To answer the OP though, he has never manifested any seizure like activity with his syncope. His eyes roll back in his head and he goes down.

At the blood donor center where I worked, some muscle twitching in the extremities wasn't uncommon in vasovagal syncope. They usually recovered as quickly as they started feeling bad.

Specializes in Government.

Whoa! I never said it wasn't a valid diagnosis!!!! I just said it has become a slippery slope term which can be overused when the event has no known cause.

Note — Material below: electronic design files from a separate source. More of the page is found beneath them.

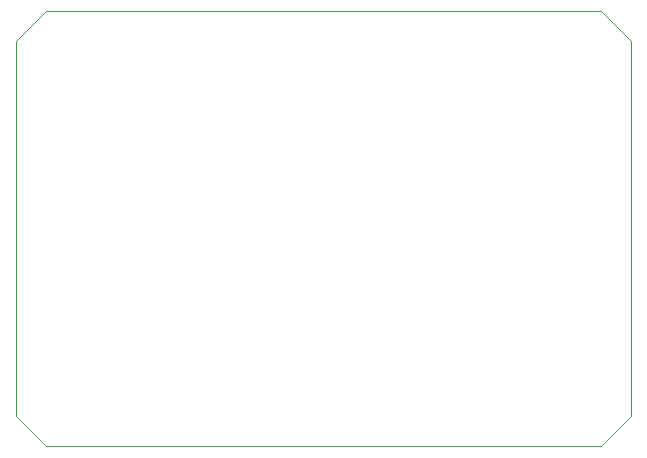
<source format=gbr>
%TF.GenerationSoftware,KiCad,Pcbnew,(6.0.2)*%
%TF.CreationDate,2022-11-28T15:56:05-05:00*%
%TF.ProjectId,Main Board,4d61696e-2042-46f6-9172-642e6b696361,rev?*%
%TF.SameCoordinates,Original*%
%TF.FileFunction,Profile,NP*%
%FSLAX46Y46*%
G04 Gerber Fmt 4.6, Leading zero omitted, Abs format (unit mm)*
G04 Created by KiCad (PCBNEW (6.0.2)) date 2022-11-28 15:56:05*
%MOMM*%
%LPD*%
G01*
G04 APERTURE LIST*
%TA.AperFunction,Profile*%
%ADD10C,0.100000*%
%TD*%
G04 APERTURE END LIST*
D10*
X156210000Y-71120000D02*
X153670000Y-73660000D01*
X167640000Y-71120000D02*
X156210000Y-71120000D01*
X205740000Y-73660000D02*
X205740000Y-105410000D01*
X205740000Y-105410000D02*
X203200000Y-107950000D01*
X156210000Y-107950000D02*
X153670000Y-105410000D01*
X153670000Y-105410000D02*
X153670000Y-73660000D01*
X203200000Y-107950000D02*
X156210000Y-107950000D01*
X167640000Y-71120000D02*
X203200000Y-71120000D01*
X203200000Y-71120000D02*
X205740000Y-73660000D01*
M02*

</source>
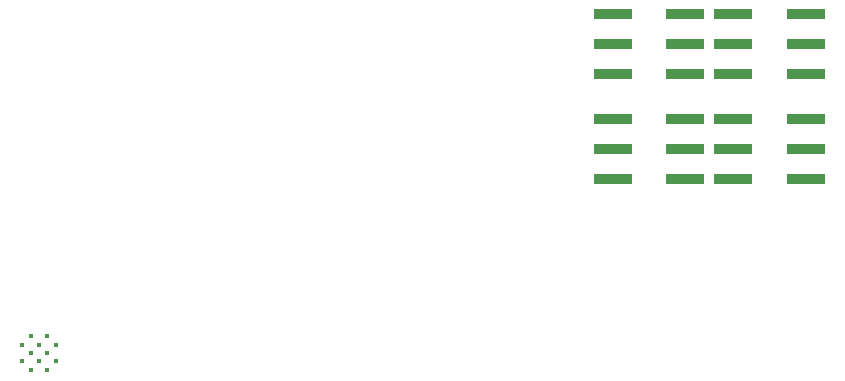
<source format=gbr>
%TF.GenerationSoftware,KiCad,Pcbnew,9.0.2*%
%TF.CreationDate,2026-01-01T18:40:39-05:00*%
%TF.ProjectId,Fracture,46726163-7475-4726-952e-6b696361645f,rev?*%
%TF.SameCoordinates,Original*%
%TF.FileFunction,Paste,Top*%
%TF.FilePolarity,Positive*%
%FSLAX46Y46*%
G04 Gerber Fmt 4.6, Leading zero omitted, Abs format (unit mm)*
G04 Created by KiCad (PCBNEW 9.0.2) date 2026-01-01 18:40:39*
%MOMM*%
%LPD*%
G01*
G04 APERTURE LIST*
%ADD10R,3.300000X0.850000*%
%ADD11C,0.400000*%
G04 APERTURE END LIST*
D10*
%TO.C,CO3*%
X266060000Y-37460000D03*
X272200000Y-37460000D03*
X266060000Y-40000000D03*
X272200000Y-40000000D03*
X266060000Y-42540000D03*
X272200000Y-42540000D03*
%TD*%
%TO.C,CO4*%
X266060000Y-46366782D03*
X272200000Y-46366782D03*
X266060000Y-48906782D03*
X272200000Y-48906782D03*
X266060000Y-51446782D03*
X272200000Y-51446782D03*
%TD*%
%TO.C,CO1*%
X255860000Y-37460000D03*
X262000000Y-37460000D03*
X255860000Y-40000000D03*
X262000000Y-40000000D03*
X255860000Y-42540000D03*
X262000000Y-42540000D03*
%TD*%
%TO.C,CO2*%
X255860000Y-46366782D03*
X262000000Y-46366782D03*
X255860000Y-48906782D03*
X262000000Y-48906782D03*
X255860000Y-51446782D03*
X262000000Y-51446782D03*
%TD*%
D11*
%TO.C,U5*%
X208700000Y-66892500D03*
X208700000Y-65492500D03*
X208000000Y-67592500D03*
X208000000Y-66192500D03*
X208000000Y-64792500D03*
X207300000Y-66892500D03*
X207300000Y-65492500D03*
X206600000Y-67592500D03*
X206600000Y-66192500D03*
X206600000Y-64792500D03*
X205900000Y-66892500D03*
X205900000Y-65492500D03*
%TD*%
M02*

</source>
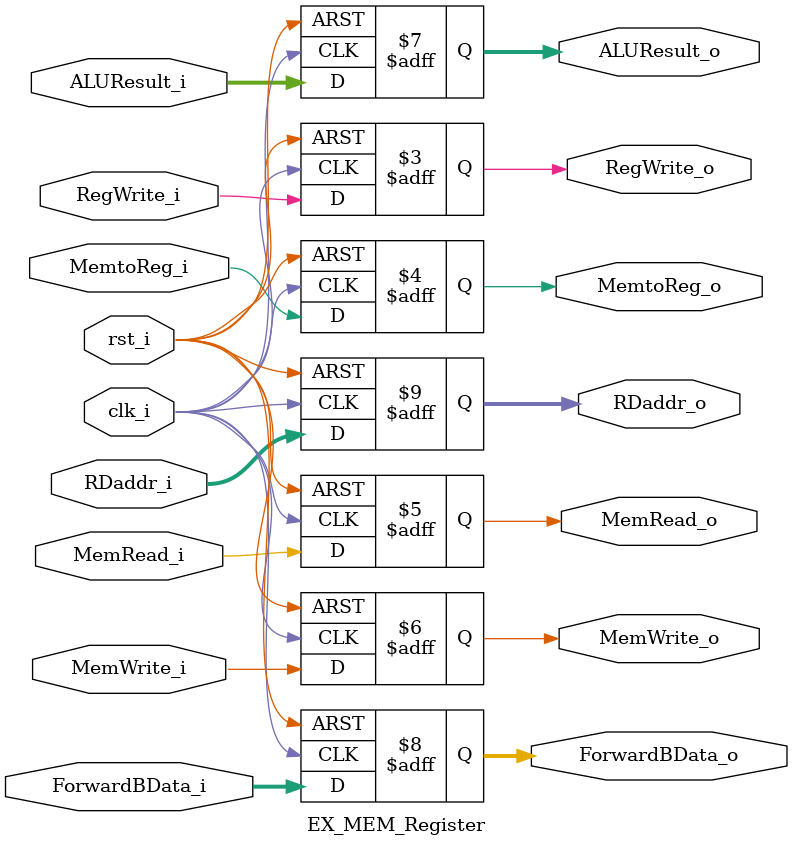
<source format=v>
module EX_MEM_Register
(
    clk_i,
    rst_i,
    RegWrite_i,
    MemtoReg_i,
    MemRead_i,
    MemWrite_i,
    ALUResult_i,
    ForwardBData_i,
    RDaddr_i,
    RegWrite_o,
    MemtoReg_o,
    MemRead_o,
    MemWrite_o,
    ALUResult_o,
    ForwardBData_o,
    RDaddr_o,
);

input clk_i;
input rst_i;
input RegWrite_i;
input MemtoReg_i;
input MemRead_i;
input MemWrite_i;
input [31:0] ALUResult_i;
input [31:0] ForwardBData_i;
input [4:0] RDaddr_i;
output RegWrite_o;
output MemtoReg_o;
output MemRead_o;
output MemWrite_o;
output [31:0] ALUResult_o;
output [31:0] ForwardBData_o;
output [4:0] RDaddr_o;

reg RegWrite_o;
reg MemtoReg_o;
reg MemRead_o;
reg MemWrite_o;
reg [31:0] ALUResult_o;
reg [31:0] ForwardBData_o;
reg [4:0] RDaddr_o;

always @(posedge clk_i or negedge rst_i) begin
    if (~rst_i) begin
        RegWrite_o <= 0;
        MemtoReg_o <= 0;
        MemRead_o <= 0;
        MemWrite_o <= 0;
        ALUResult_o <= 0;
        ForwardBData_o <= 0;
        RDaddr_o <= 0;
    end
    else begin
        RegWrite_o <= RegWrite_i;
        MemtoReg_o <= MemtoReg_i;
        MemRead_o <= MemRead_i;
        MemWrite_o <= MemWrite_i;
        ALUResult_o <= ALUResult_i;
        ForwardBData_o <= ForwardBData_i;
        RDaddr_o <= RDaddr_i;
    end
end

endmodule
</source>
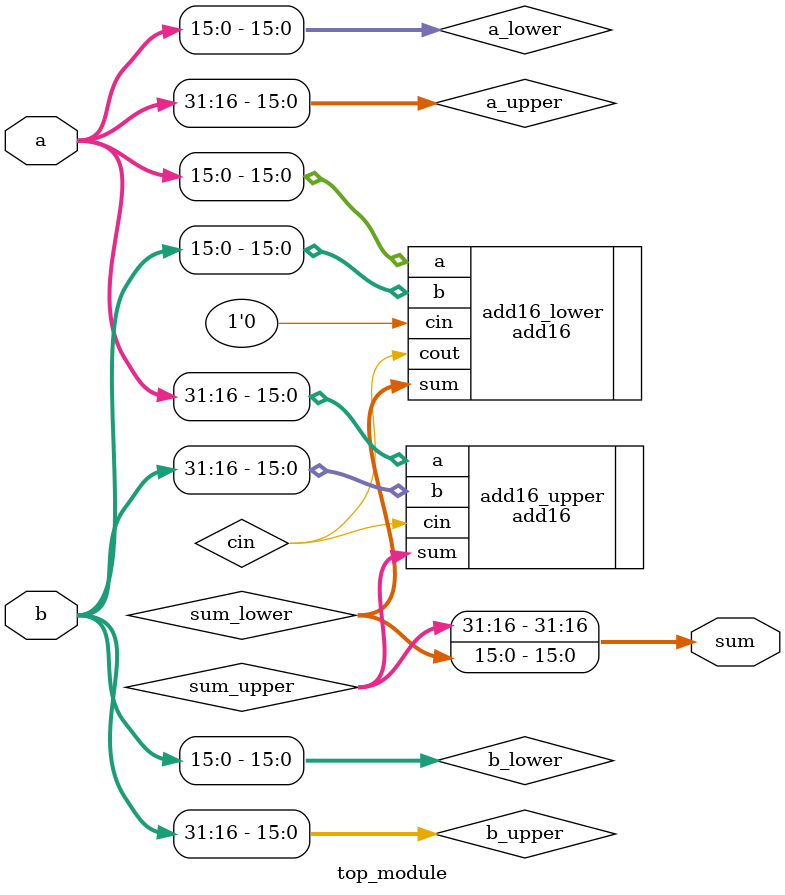
<source format=v>
module top_module(
    input [31:0] a,
    input [31:0] b,
    output [31:0] sum
);
    
    wire [31:16] a_upper;
    wire [15:0] a_lower;
    wire [31:16] b_upper;
    wire [15:0] b_lower;
    wire [31:16] sum_upper;
    wire [15:0] sum_lower;
    wire cin;
    
    assign a_upper = a[31:16];
    assign a_lower = a[15:0];
    assign b_upper = b[31:16];
    assign b_lower = b[15:0];
    
    add16 add16_lower(
        .a(a_lower),
        .b(b_lower),
        .cin(1'b0),
        .sum(sum_lower),
        .cout(cin)
    );
    
     add16 add16_upper(
         .a(a_upper),
         .b(b_upper),
         .cin(cin),
         .sum(sum_upper)
    ); 
    
    assign sum = {sum_upper, sum_lower};

endmodule

</source>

Plus there is the weight of outcome consequences (e.g. commerical driver can continue to make 100K a year if it is a vasovagal event, minimum wage if it was a seizure.....)

Specializes in School Nursing.

My husband has vasovagal syncope. I have only seen him have seizure-like activity once, during a blood draw. It was our premarital bloodwork-I think he was probably nervous to begin with!!

I think his brother has seizure symptoms, too.

Specializes in cardiac, ortho, med surg, oncology.

Quickbeam what state are you in? When my son was diagnosed in WI the fainting alone was enough to suspend his driving privileges. Maybe that is why the diagnosis wasn't all that common there.

I have a son who does this with blood draws, injections and just talking about IVs makes him nauseated... I wouldn't have believed it had I not witnessed it several times...

Specializes in jack of all trades.

I have seen very similar in my dialysis patients but only a few times. These were pts with no hx of seizure disorder but would have seizure like activity when they became suddenly hypotensive during thier dialysis tx. I initially would suspect thier calcium levels may be the root but the only thing out of sort was the dialysis related hypotension.

Specializes in ER.

I saw this all the time in OB.

Specializes in med-surg, tele, psych, float,preop/pacu.

Have seen said symptoms stated in our preop area - usually after starting IVs on young male pts.